--- DATA EXTRACTS Enclosed Below ---
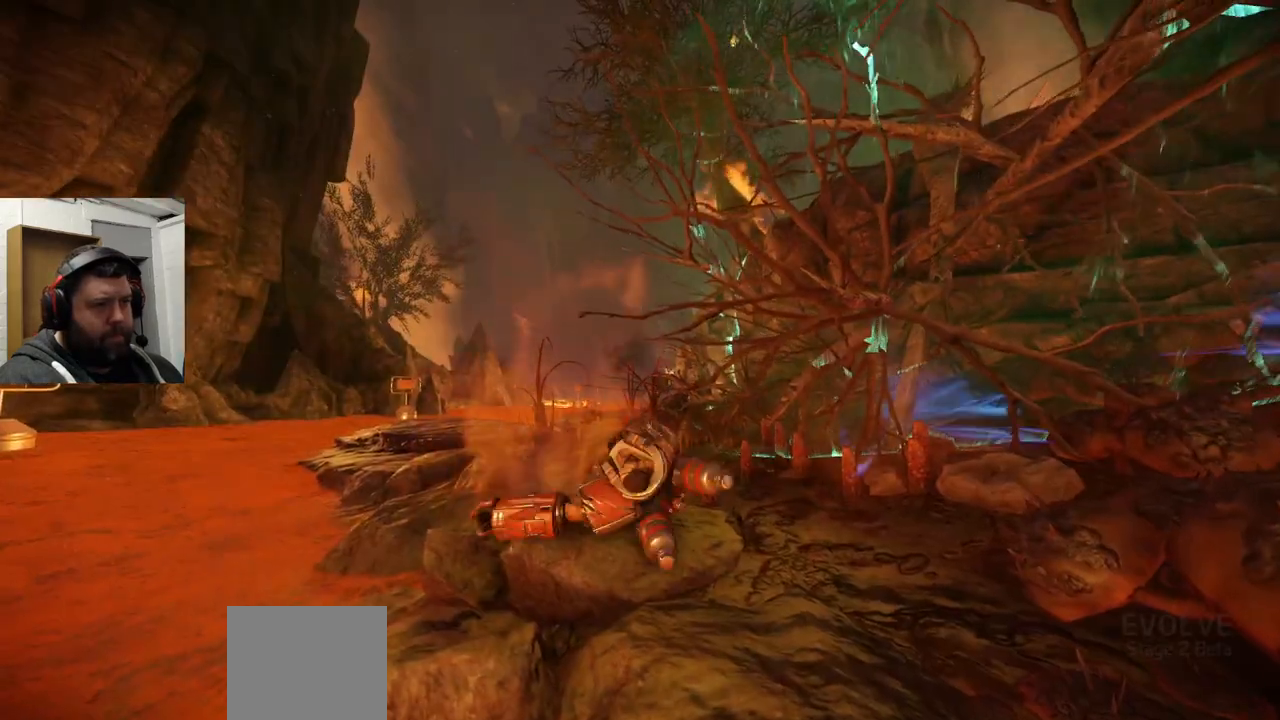
{"buttons": [], "left_stick": "center", "right_stick": "center", "events": [[133, "right_stick", "up"], [200, "R2", "up"], [200, "right_stick", "center"]]}
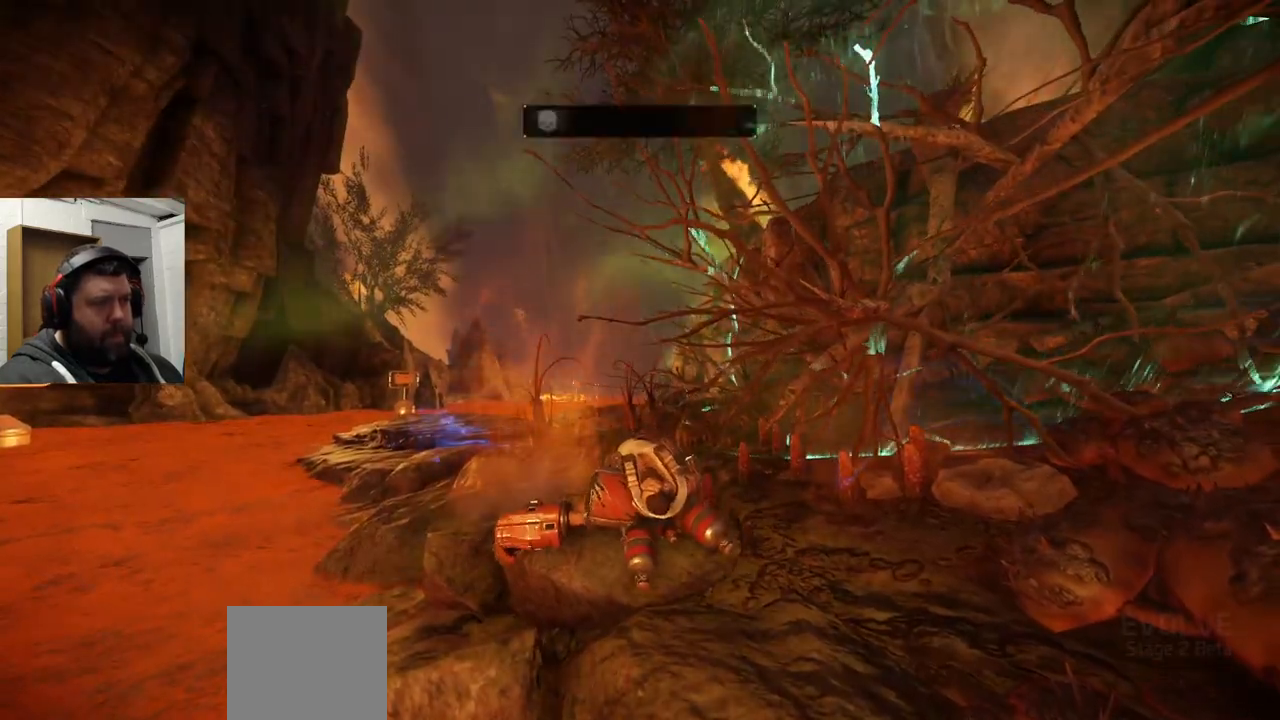
{"buttons": [], "left_stick": "center", "right_stick": "center", "events": []}
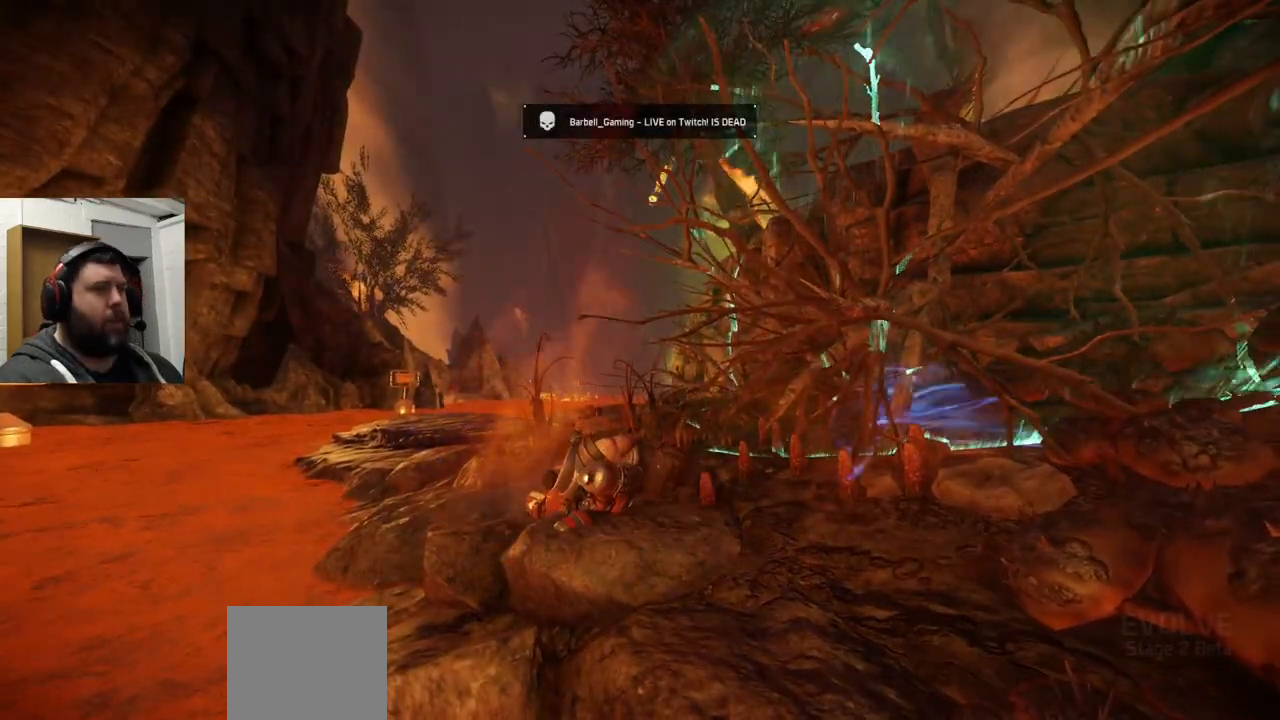
{"buttons": [], "left_stick": "center", "right_stick": "center", "events": []}
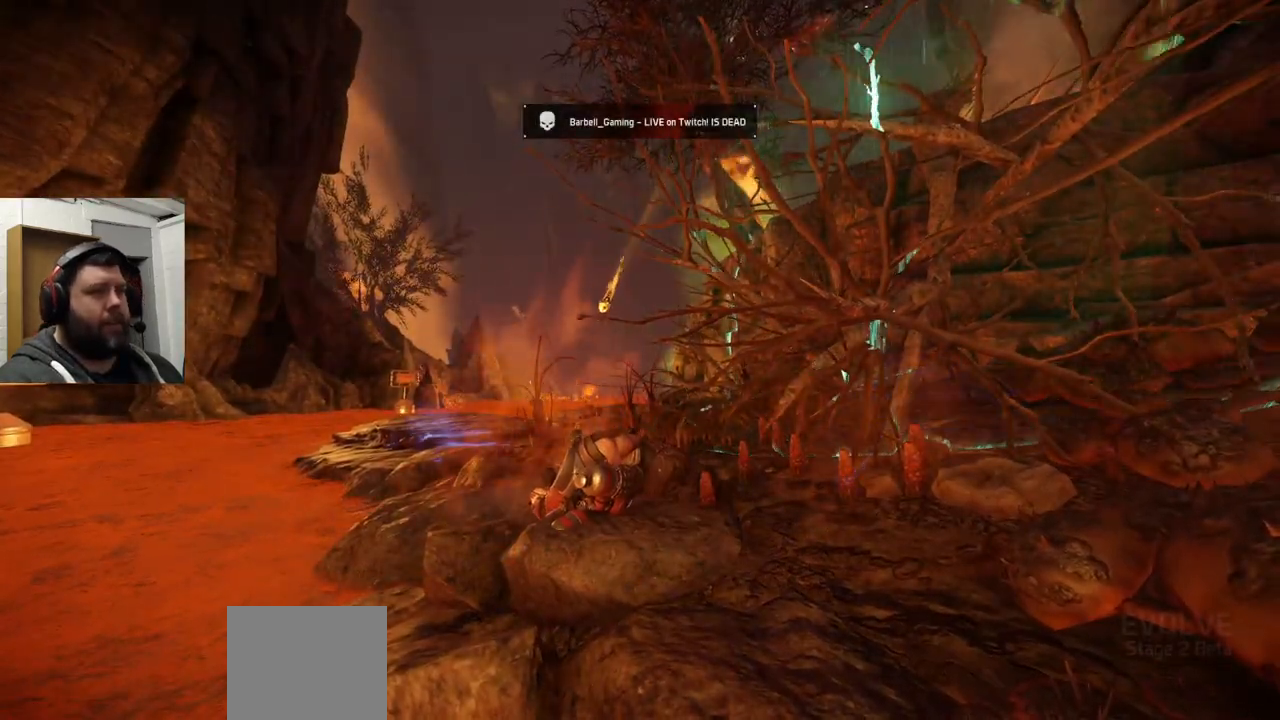
{"buttons": [], "left_stick": "center", "right_stick": "center", "events": []}
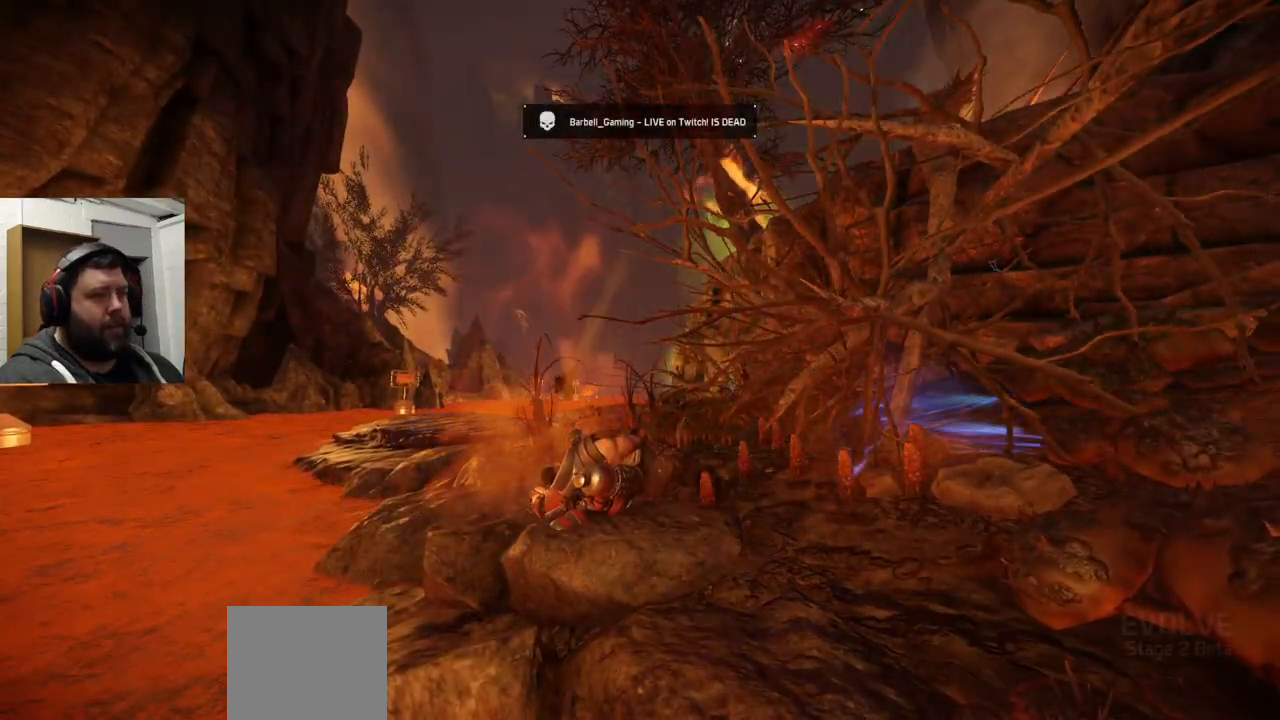
{"buttons": [], "left_stick": "center", "right_stick": "center", "events": []}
--- End of Enclosed DATA EXTRACTS ---
- _WORK REQUIRED_
Extract all the entries word for word; omit any pictures.

- _ANSWER FOR THIS EXERCISE_
{"buttons": [], "left_stick": "center", "right_stick": "center", "events": [[133, "right_stick", "up"], [200, "R2", "up"], [200, "right_stick", "center"]]}
{"buttons": [], "left_stick": "center", "right_stick": "center", "events": []}
{"buttons": [], "left_stick": "center", "right_stick": "center", "events": []}
{"buttons": [], "left_stick": "center", "right_stick": "center", "events": []}
{"buttons": [], "left_stick": "center", "right_stick": "center", "events": []}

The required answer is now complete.